Denial of the petition for a writ of prohibition notwithstanding, it is not clear from the record that Rahr had an adequate opportunity to fully present its case for closure of the trial at the hearing on the motion in limine. Nothing in the transcript of the hearing indicates it was closed to the public. Rahr may have been inhibited in its presentation of evidence by the public nature of that hearing. In the past, we have encouraged trial courts to hold in camera hearings to weigh the competing interests at stake in disclosure of confidential information. See, e.g., State v. Turner, 550 N.W.2d 622, 629 (Minn. 1996) (authorizing in camera hearing to evaluate whether newspaper reporter should be compelled to disclose unpublished information regarding a crime); Erickson v. MacArthur, 414 N.W.2d 406, 409 (Minn. 1987) (remanding for in camera review of requested discovery in order to balance competing interests at stake); State v. Paradee, 403 N.W.2d 640, 642 (Minn. 1987) (requiring that court review welfare department records in camera in child sex abuse case); Syrovatka v. State, 278 N.W.2d 558, 562 (Minn. 1979) (remanding for in camera hearing to determine if confidential informant’s testimony was necessary for a fair trial). Indeed, the Trade Secrets Act specifically provides for in camera hearings to determine whether particular information qualifies as a trade secret. Minn. Stat. § 325C.05 (2000). When a party claims that a tax court hearing must be closed to protect trade secrets or other proprietary information, the court should hold a hearing in camerato determine if the information meets the definition of a trade secret or otherwise merits protection. Use of this procedure will enable a party to explain in sufficient detail the nature of the information it seeks to protect and the consequences of disclosure.
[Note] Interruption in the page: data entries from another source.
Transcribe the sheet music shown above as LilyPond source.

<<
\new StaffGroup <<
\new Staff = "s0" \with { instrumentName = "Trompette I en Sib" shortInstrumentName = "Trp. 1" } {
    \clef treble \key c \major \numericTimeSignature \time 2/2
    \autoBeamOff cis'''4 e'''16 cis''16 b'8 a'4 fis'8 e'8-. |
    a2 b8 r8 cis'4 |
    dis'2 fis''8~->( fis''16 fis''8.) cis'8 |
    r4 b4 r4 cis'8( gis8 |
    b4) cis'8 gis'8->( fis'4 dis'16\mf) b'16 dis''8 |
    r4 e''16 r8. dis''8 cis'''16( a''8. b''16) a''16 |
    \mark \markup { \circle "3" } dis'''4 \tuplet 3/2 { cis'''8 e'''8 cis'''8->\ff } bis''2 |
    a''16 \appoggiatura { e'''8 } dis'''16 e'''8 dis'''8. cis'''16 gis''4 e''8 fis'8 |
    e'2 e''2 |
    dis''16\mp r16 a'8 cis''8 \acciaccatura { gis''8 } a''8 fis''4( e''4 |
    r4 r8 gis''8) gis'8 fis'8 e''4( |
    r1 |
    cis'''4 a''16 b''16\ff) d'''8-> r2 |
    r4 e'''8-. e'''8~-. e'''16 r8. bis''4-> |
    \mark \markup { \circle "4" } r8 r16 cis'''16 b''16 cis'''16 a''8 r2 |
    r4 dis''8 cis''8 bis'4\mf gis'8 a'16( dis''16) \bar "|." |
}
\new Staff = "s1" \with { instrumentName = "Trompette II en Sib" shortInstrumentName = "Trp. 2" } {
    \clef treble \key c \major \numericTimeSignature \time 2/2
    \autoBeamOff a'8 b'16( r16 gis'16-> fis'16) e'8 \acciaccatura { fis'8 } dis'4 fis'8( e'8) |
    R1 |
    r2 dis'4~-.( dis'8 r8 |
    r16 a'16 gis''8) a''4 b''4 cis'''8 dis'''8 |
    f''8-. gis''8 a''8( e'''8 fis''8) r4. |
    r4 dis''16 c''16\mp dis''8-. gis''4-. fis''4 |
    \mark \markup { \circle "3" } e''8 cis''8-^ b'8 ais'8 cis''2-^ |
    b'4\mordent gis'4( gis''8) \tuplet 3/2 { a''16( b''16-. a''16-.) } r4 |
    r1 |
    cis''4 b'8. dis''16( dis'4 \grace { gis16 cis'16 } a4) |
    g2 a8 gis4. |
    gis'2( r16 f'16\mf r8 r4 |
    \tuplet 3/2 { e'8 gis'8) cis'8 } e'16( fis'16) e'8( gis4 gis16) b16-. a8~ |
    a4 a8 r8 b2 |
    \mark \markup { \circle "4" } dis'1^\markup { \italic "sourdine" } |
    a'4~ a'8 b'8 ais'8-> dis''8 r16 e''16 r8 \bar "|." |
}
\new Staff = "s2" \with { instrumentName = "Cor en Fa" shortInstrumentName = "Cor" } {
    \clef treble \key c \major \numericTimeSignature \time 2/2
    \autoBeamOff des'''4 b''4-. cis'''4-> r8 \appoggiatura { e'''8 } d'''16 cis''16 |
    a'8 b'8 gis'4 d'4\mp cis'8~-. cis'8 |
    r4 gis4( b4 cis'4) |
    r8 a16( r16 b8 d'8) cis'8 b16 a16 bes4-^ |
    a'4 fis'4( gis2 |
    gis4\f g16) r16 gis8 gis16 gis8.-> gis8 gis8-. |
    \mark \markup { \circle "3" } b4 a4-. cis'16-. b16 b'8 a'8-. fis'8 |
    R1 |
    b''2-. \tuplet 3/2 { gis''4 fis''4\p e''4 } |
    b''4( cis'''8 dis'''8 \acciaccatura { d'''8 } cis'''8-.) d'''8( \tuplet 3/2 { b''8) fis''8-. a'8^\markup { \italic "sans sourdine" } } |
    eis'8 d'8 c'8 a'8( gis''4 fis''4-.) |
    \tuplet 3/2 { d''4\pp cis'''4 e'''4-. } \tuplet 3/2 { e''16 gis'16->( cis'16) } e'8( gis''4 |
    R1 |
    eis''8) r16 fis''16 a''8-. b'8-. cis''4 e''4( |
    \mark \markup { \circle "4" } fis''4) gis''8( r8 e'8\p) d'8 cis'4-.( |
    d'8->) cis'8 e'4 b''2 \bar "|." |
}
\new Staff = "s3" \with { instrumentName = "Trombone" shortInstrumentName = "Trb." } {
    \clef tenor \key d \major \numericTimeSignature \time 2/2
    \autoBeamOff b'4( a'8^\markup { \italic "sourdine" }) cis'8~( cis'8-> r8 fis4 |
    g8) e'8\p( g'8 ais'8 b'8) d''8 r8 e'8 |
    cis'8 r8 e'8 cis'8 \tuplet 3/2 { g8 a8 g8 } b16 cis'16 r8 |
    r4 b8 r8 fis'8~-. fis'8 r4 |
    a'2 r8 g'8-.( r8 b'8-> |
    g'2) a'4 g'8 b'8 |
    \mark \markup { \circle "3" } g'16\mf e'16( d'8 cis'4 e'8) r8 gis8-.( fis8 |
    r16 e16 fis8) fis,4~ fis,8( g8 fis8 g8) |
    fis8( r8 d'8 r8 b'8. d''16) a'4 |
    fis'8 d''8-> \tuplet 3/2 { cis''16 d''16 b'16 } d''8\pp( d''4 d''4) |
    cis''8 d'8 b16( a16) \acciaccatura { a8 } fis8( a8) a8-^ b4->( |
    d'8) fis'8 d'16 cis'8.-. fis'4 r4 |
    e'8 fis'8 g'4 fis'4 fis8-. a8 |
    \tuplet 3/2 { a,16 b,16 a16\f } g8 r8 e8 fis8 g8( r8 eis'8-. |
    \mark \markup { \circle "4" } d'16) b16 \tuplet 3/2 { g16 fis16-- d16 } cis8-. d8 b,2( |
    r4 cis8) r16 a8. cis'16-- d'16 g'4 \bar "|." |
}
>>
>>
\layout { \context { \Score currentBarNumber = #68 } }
We agree with the tax court that Rahr has not presented facts that outweigh the strong presumption in favor of a public trial. However, because it is not clear from the record whether Rahr had an adequate opportunity to present facts in support of its motion in limine, we remand for further proceedings consistent with this opinion.
Petition denied, remanded for further proceedings.
BLATZ, C.J., took no part in the consideration or decision of this case.
 The income approach, market comparison approach, and cost approach are the three traditional methods to determining the market value of real estate. Am. Express Fin. Advisors, Inc. v. County of Carver, 573 N.W.2d 651, 657 (Minn. 1998). Appraisers must consider all relevant factors to valuation and, whenever possible, should use at least two approaches to determine market value. Equitable Life Assurance Soc’y of the United States v. County of Ramsey, 530 N.W.2d 544, 553-54 (Minn. 1995).
 Because we hold that the tax court’s action was not unauthorized by law, we need not determine whether the tax court’s exercise of power will result in an injury to Rahr for which there is no adequate remedy. See Schumacher, 392 N.W.2d at 208.